Some tools just don’t work properly, there are bugs there in these tools. Some don't count lines properly, some truncate files in order to save some tokens. Some invalidate cache, making your token/$ ratio worse.

Tool signatures differ from one harness to the other. And models absolutely suck at this. The longer session goes, the more model “forgets” and shifts its attention from this noisy tool descriptions. Harness starts failing on basic operations like finding files. Poor models drop into endless loops, eating your budget with no output at all.

When you force a model to context-switch between writing clean JavaScript and formatting a deviant, rigid JSON payload just to view a file, it all breaks down, and if not, its just not efficient.

Models are not trained on every harness available, they are trained on bash and coding. That’s what they need to do, and that’s why Pi is so good. But it could be better!


The failure peak is always file editing. Writing a file from scratch is a forward-flowing token stream, quite easy we guess. Editing an existing file requires the model to hold an exact mental map of the code's Abstract Syntax Tree (AST), match white-space indentation perfectly (tabs vs. spaces), and calculate precise line diffs.
When poor models attempt a search-and-replace edit, it almost always misses a newline or a trailing brace. The harness rejects the edit. The model gets confused by the raw bash or parser error, loses its place in the file, and begins modifying the wrong lines entirely - corrupting the codebase until the context window is nothing but garbage. Tools produce garbage and pollute your context. The more tools harness has, the more unrelated garbage is in your context.

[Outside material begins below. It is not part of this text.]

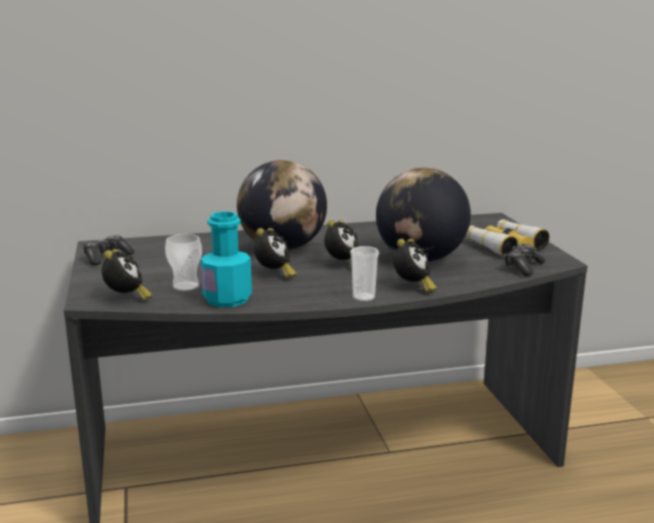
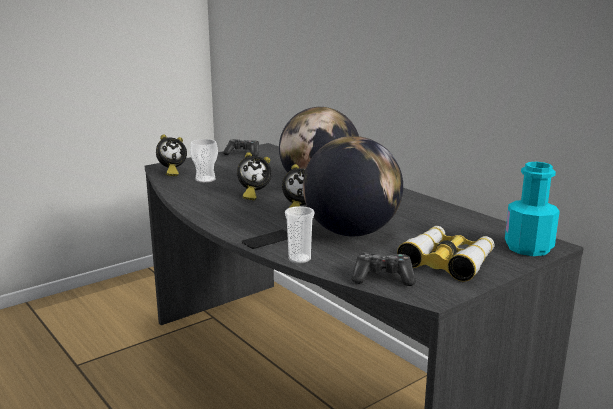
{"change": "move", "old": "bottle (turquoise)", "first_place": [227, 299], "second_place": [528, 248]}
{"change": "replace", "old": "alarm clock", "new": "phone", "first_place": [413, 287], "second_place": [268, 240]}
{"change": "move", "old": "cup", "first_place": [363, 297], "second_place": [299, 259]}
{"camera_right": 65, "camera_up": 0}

We think we solved it. What if harness will just build code to edit other code? It’s already trained on doing that, kind of. So we decided to build a harness with only 1 “tool”, which is Elixir Eval. We call it eeva.

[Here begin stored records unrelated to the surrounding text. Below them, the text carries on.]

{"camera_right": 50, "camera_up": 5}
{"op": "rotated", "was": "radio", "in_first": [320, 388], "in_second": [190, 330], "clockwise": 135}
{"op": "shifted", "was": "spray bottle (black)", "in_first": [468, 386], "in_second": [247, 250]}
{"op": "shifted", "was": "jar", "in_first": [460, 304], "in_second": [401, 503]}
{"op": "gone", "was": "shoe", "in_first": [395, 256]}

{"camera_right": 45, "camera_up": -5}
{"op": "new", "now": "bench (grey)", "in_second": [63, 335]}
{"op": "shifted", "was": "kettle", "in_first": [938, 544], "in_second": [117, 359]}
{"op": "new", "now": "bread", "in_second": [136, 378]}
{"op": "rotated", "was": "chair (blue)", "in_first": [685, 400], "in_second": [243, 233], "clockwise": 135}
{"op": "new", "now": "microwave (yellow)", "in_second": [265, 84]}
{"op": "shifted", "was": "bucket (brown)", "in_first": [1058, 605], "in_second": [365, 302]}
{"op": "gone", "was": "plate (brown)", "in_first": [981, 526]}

Elixir is a perfect language for models. It both looks similar to bash, has the same “piping” behavior like bash, has very similar out of the box functions like File.ls or File.read. And it’s a clean functional language, models are very good at this. They are good both with bash, and with Elixir. They combine the knowledge and attention to solve tasks. Every time model fails to make an operation, harness feeds the model with always similar Elixir error traces.

This seems like a small change, but it really flips the game a bit. The longer your agent is working, the longer the context, the more precise are the edits and operations. Instead of feeding the context with junk errors of random tools, we feed it with elixir compile errors, forcing model into elixir, basically “fine-tuning” it on the fly with high quality outputs and results.

With bigger context all coding agents are failing eventually, even ours. But the ceiling is much higher this time.